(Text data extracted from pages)
####################

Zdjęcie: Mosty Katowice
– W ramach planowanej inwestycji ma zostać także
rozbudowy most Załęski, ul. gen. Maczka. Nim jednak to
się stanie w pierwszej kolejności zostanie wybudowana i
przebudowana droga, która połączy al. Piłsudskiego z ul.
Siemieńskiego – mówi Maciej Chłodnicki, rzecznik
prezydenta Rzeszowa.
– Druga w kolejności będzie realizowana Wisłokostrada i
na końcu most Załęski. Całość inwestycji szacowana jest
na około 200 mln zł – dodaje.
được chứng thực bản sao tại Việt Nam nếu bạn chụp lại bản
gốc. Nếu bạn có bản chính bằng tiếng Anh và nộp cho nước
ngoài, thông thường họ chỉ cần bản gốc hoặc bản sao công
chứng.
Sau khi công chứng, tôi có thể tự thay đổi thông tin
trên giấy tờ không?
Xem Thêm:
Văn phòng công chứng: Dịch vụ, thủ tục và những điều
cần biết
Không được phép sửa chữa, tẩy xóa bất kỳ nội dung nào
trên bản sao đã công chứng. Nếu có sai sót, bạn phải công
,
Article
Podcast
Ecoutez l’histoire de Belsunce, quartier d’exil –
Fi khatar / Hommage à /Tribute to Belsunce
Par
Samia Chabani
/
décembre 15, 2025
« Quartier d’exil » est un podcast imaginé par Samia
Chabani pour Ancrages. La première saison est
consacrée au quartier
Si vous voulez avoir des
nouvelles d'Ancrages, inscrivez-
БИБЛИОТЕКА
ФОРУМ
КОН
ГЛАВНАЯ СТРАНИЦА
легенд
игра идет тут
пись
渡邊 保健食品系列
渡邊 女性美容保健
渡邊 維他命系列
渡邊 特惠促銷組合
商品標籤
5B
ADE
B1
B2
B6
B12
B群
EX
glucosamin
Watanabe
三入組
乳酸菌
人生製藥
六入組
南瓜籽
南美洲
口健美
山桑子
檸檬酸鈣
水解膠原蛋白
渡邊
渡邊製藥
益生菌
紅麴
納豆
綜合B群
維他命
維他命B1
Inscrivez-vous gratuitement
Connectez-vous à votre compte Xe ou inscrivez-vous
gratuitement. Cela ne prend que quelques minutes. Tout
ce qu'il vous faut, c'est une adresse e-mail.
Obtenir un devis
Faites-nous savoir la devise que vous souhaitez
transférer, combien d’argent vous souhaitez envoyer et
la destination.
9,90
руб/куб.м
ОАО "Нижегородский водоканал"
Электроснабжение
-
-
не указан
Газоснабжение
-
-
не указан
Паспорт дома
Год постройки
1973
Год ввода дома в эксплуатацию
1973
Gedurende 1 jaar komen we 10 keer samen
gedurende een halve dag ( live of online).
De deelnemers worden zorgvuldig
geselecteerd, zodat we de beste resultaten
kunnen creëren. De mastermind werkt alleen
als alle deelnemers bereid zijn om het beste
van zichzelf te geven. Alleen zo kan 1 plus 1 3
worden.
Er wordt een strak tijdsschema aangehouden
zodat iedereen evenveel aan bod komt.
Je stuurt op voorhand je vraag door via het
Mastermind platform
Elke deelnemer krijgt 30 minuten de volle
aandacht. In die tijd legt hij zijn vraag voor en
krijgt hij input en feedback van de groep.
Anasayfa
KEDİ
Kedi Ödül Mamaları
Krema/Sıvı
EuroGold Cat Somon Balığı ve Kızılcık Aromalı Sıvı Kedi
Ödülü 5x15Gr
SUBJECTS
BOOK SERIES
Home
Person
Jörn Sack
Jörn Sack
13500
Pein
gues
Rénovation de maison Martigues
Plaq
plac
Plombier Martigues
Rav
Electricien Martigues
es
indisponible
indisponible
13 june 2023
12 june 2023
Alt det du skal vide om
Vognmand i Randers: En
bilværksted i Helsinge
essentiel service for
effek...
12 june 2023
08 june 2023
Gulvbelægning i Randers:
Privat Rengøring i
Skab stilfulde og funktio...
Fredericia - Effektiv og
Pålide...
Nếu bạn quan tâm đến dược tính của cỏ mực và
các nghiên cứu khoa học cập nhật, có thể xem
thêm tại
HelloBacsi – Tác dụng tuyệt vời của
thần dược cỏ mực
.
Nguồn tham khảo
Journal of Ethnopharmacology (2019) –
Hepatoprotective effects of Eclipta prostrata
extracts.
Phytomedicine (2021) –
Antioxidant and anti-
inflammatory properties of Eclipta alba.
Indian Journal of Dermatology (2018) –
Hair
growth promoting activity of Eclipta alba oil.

####################

■ **EXERCISE AIM**:
State the number of lines above that contain the string "exil". Give only the number.

■ **ANSWER TO THE PROBLEM**:
2